Stadion-Ästhetik fürs Wohnzimmer

Umso bedauernswerter ist es, dass das erste Album des Singer-Songwriters kaum auf solche Momente setzt. Wieder kehren die Briten zur "Someone Like You"-Formel aus schwermütigen Klavierakkorden und vorgeblich schmerzerfüllten Gesangseinlagen zurück, die den Charme eines verrauchten Pubs ins Ohr tragen sollen. Wie auch schon Rag'N'Bone Man ("Human"), James Arthur ("Say You Won't Let Go") oder George Ezra ("Shotgun") wird Capaldis krächzendes Timbre in aufpolierten Weichspüler-Arrangements inszeniert. Kein Wunder, standen doch Produzenten wie TMS (Lilly Allen, Birdy), David Sneddon (Hurts, Lana Del Rey) oder Malay (Frank Ocean, Alicia Keys) hinter den Mischpulten für die zwölf Lieder. Allesamt Spezialisten der Stadion-Ästhetik fürs Wohnzimmer.

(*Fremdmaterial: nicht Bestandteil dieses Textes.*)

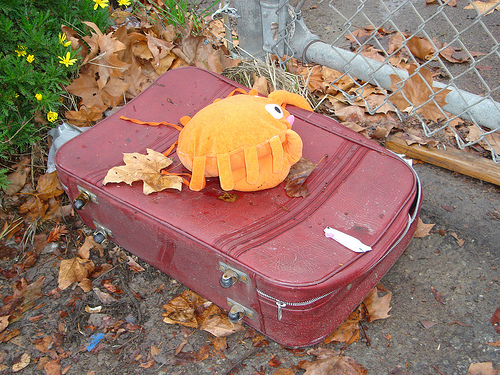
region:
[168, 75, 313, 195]
an orange stuffed spider on a suitcase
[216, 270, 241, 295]
the wheels on a suit case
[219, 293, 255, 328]
the wheels on a suit case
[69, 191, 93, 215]
the wheels on a suit case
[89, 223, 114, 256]
the wheels on a suit case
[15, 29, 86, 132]
several little yellow wild flowers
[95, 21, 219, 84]
dried leaves on the ground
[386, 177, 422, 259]
a zipper of a suite case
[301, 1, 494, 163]
the bottom of a chain length fence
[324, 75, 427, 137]
dried leaves on ground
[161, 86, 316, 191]
an orange stuffed toy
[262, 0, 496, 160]
a metal chain link fence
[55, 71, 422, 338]
a ragged old red suitcase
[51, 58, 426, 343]
an orange plush toy on a red suitcase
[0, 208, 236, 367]
a pile of dirty leaves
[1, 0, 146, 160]
a pile of flowers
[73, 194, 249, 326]
wheels on a red suitcase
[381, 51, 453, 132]
a leaf stuck in a chain link fence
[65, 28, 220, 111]
a pile of orange leaves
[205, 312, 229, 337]
leaf on the ground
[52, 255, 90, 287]
leaf on the ground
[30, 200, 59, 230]
leaf on the ground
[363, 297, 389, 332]
leaf on the ground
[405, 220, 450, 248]
leaf on the ground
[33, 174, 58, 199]
leaf on the ground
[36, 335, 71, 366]
leaf on the ground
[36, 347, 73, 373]
leaf on the ground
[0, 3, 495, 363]
a suitcase on the ground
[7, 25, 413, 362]
fallen autumn leaves on the ground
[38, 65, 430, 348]
a red suitcase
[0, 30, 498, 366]
the asphalt ground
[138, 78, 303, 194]
an orange crab stuffed animal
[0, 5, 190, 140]
plant with yellow flowers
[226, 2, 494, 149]
the bottom of a chainlink fence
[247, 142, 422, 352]
the suitcase is unzipped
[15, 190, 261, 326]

Schon der Eröffnungstitel "Grace", eine Ode an die bittersüße Angst vor einer beginnenden Liebesbeziehung, bedient sich jener großspurigen Emotionalität, die das Radioprogramm seit Jahren dominiert. Es wird geschrien, geschluchzt und geweint auf den herzzerreißenden Lovesongs, die den Großteil der LP ausmachen. "Every day, I'm a slave to the heartache", singt Capaldi etwa auf "Lost On You", das - welch Überraschung - ein Pianostück ist. Auch Titel wie "Hold Me While You Wait", "Forever", "One" und "Fade" arbeiten sich an dieser Idee ab.

Lewis Capaldis Lieder auf seiner ersten LP sind nicht unaufrichtig. Sein Songwriting ist feinfühlig und stilisiert Nichtigkeiten zu Weltereignissen, wie es nur jemand kann, der lange Zeit Beobachter war - eben wie ein Begleitmusiker in einer Kneipe. Doch am Ende erinnert die kitschige Klavier-Vorstellung auf "Divinely Uninspired To A Hellish Extent" mehr an eine hippe Bar in Berlin, die sich durch Flohmarkt-Einrichtung an der Romantik der Arbeiterklasse bereichert, aber trotzdem Gin-Tonic für 15 Euro verkauft. Echte Persönlichkeit findet sich da nicht.